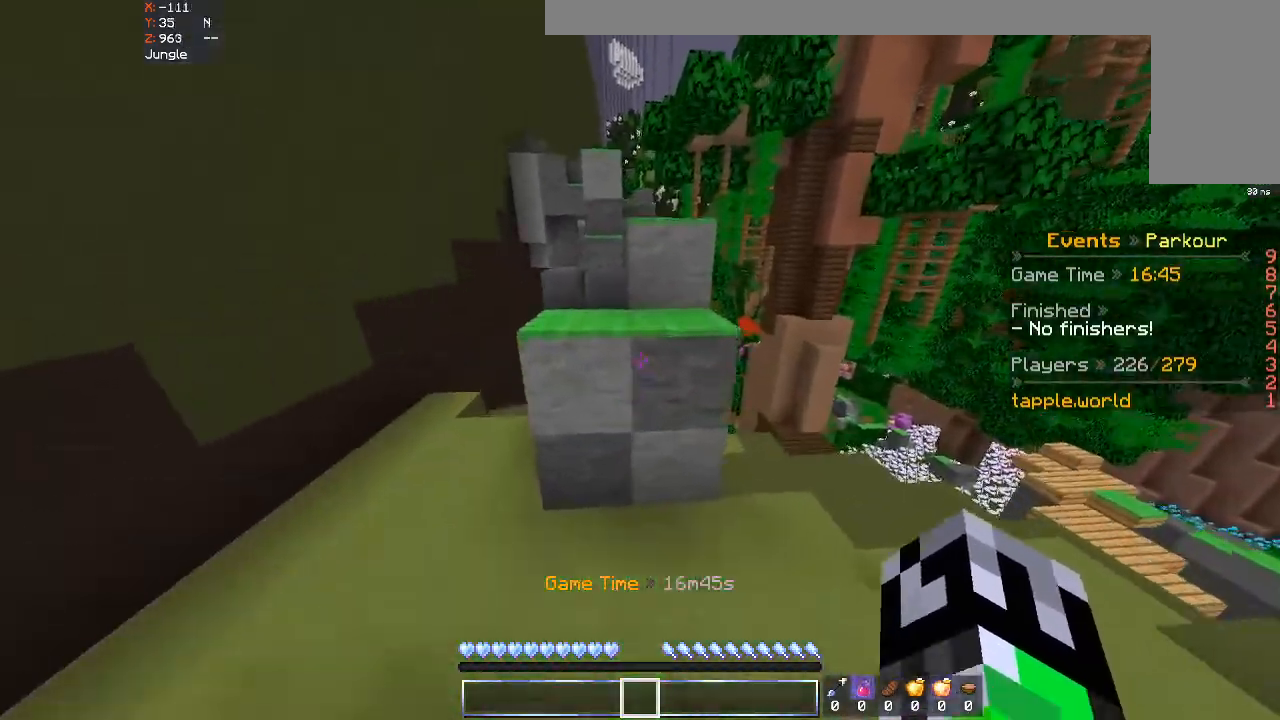
{"keys": ["w"], "mouse": [], "events": [[33, "space", "down"], [133, "a", "down"], [233, "space", "up"], [500, "a", "up"]]}
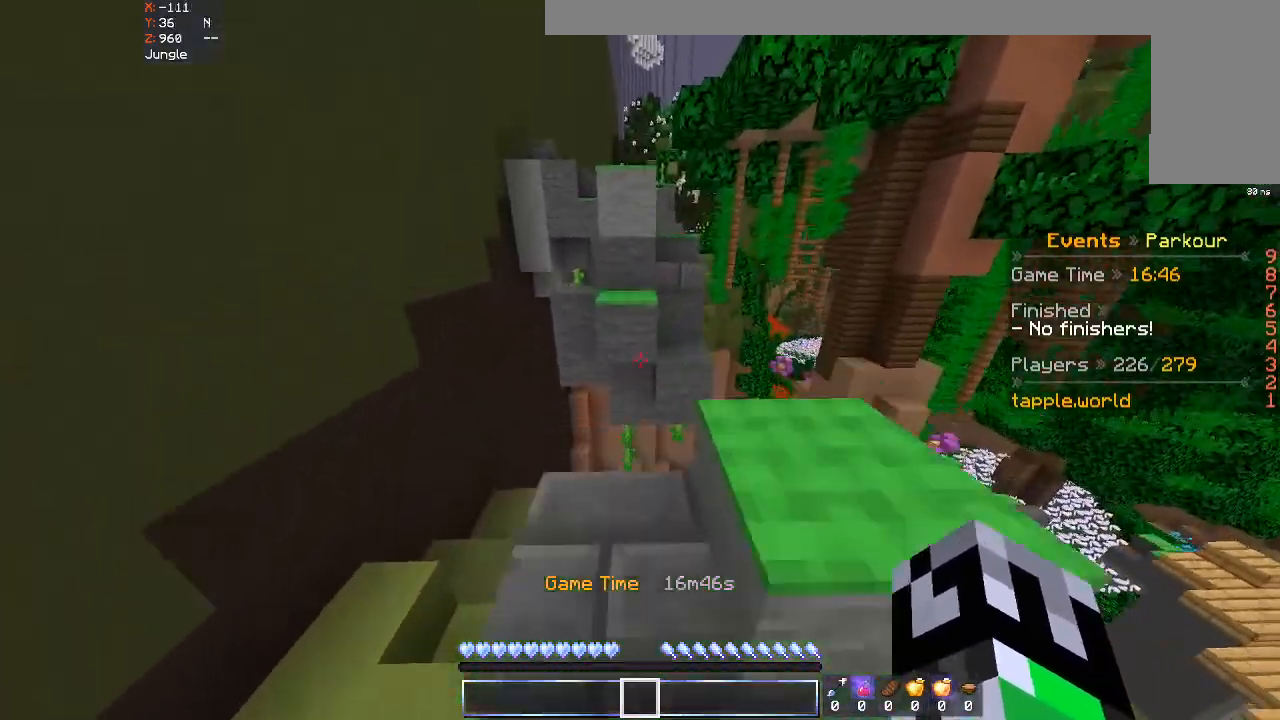
{"keys": ["space", "w"], "mouse": [], "events": [[267, "space", "down"]]}
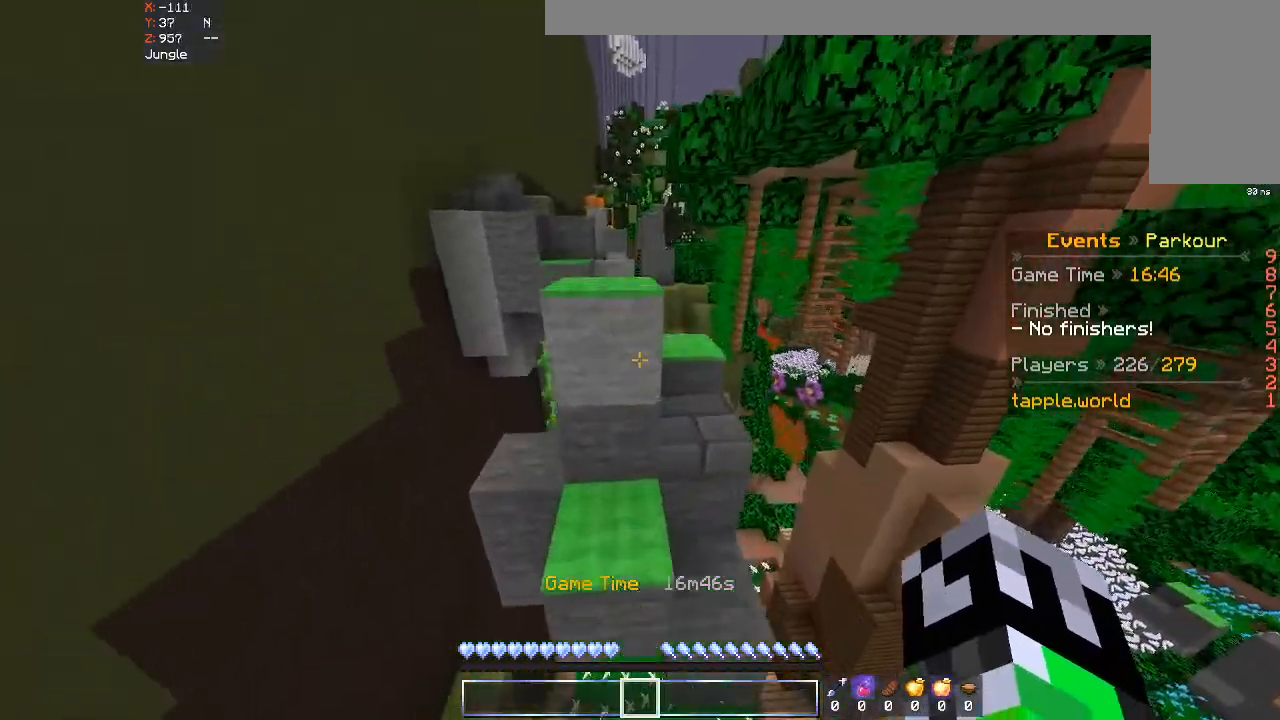
{"keys": ["w"], "mouse": [], "events": [[33, "space", "up"], [200, "d", "down"], [500, "d", "up"]]}
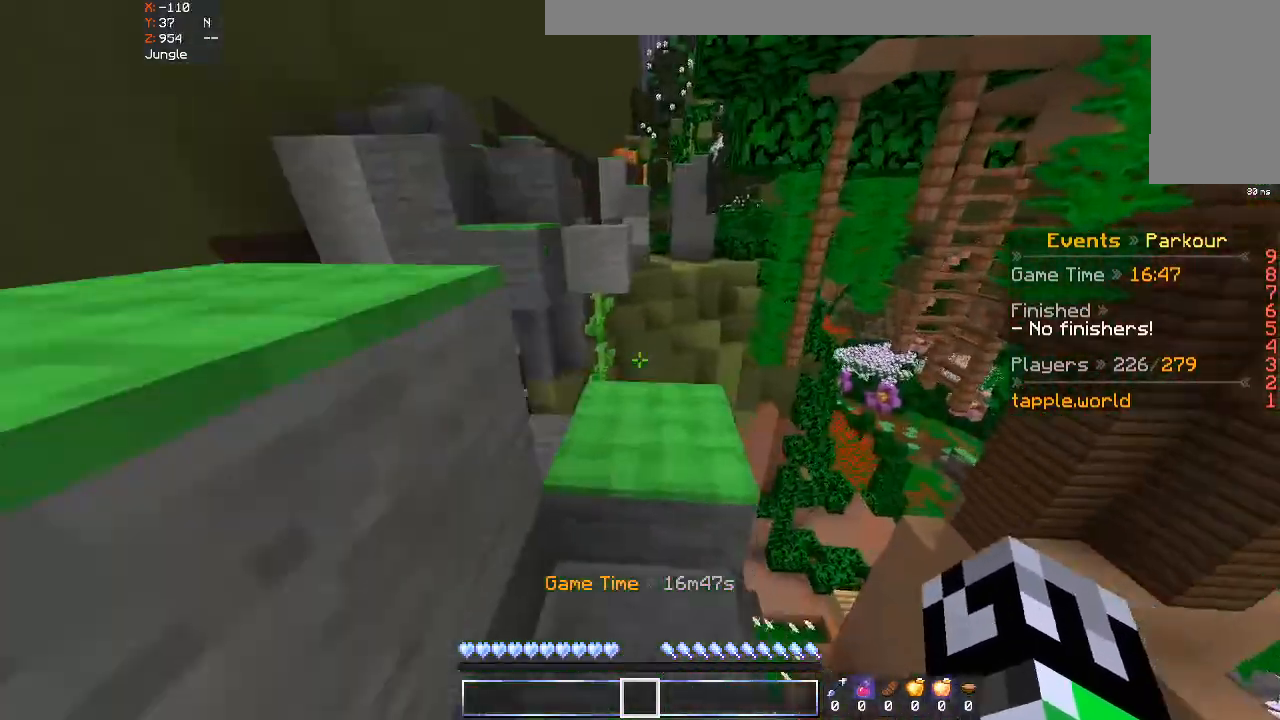
{"keys": ["space", "w"], "mouse": [], "events": [[433, "space", "down"]]}
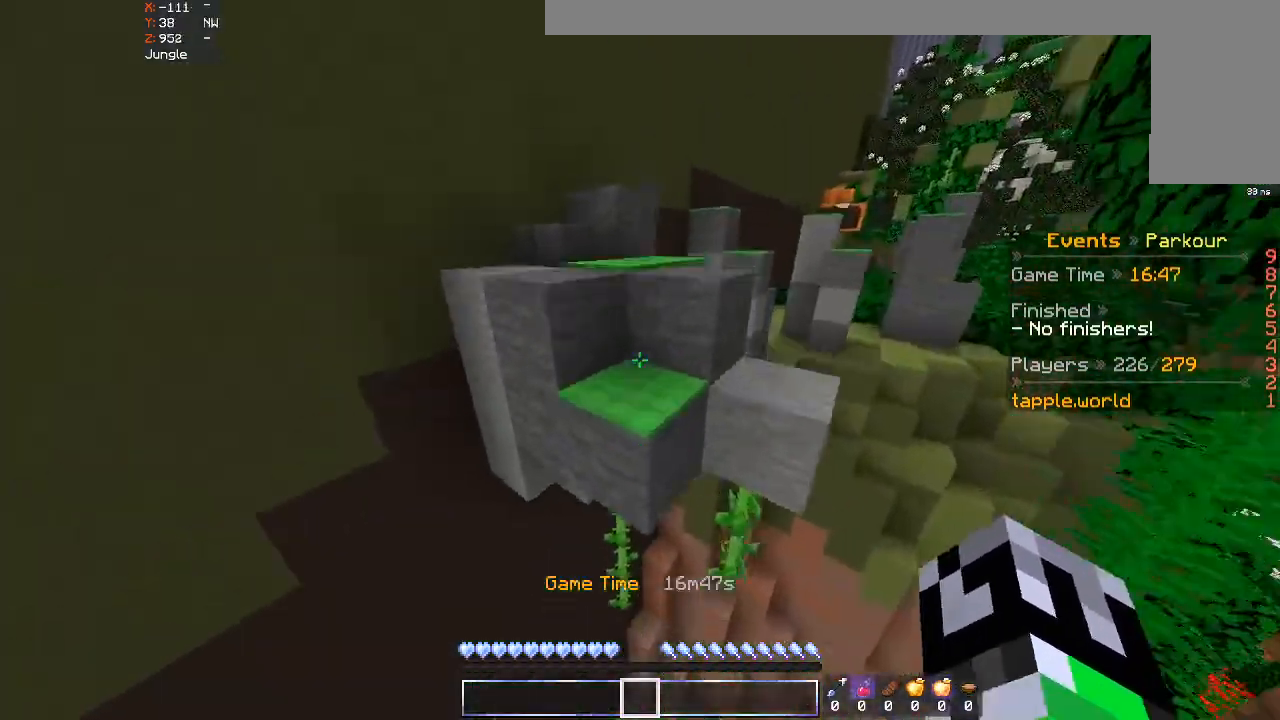
{"keys": ["a", "space", "w"], "mouse": [], "events": [[233, "space", "up"], [300, "a", "down"], [333, "space", "down"]]}
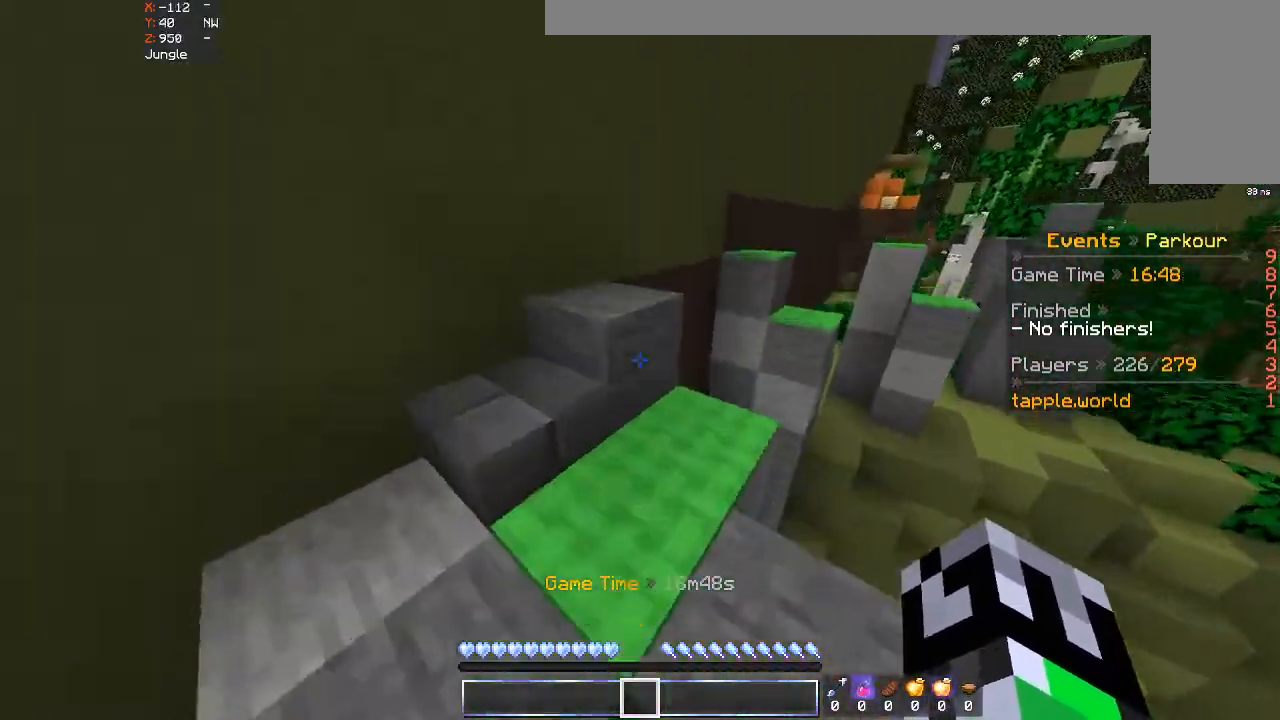
{"keys": ["w"], "mouse": [], "events": [[100, "a", "up"], [100, "space", "up"], [233, "space", "down"], [467, "space", "up"]]}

**INSTRUCTIONS TO FOLLOW**
Once the pictures have been removed, reproduce each line of the material above exactly.

**EXPECTED ANSWER**
{"keys": ["w"], "mouse": [], "events": [[33, "space", "down"], [133, "a", "down"], [233, "space", "up"], [500, "a", "up"]]}
{"keys": ["space", "w"], "mouse": [], "events": [[267, "space", "down"]]}
{"keys": ["w"], "mouse": [], "events": [[33, "space", "up"], [200, "d", "down"], [500, "d", "up"]]}
{"keys": ["space", "w"], "mouse": [], "events": [[433, "space", "down"]]}
{"keys": ["a", "space", "w"], "mouse": [], "events": [[233, "space", "up"], [300, "a", "down"], [333, "space", "down"]]}
{"keys": ["w"], "mouse": [], "events": [[100, "a", "up"], [100, "space", "up"], [233, "space", "down"], [467, "space", "up"]]}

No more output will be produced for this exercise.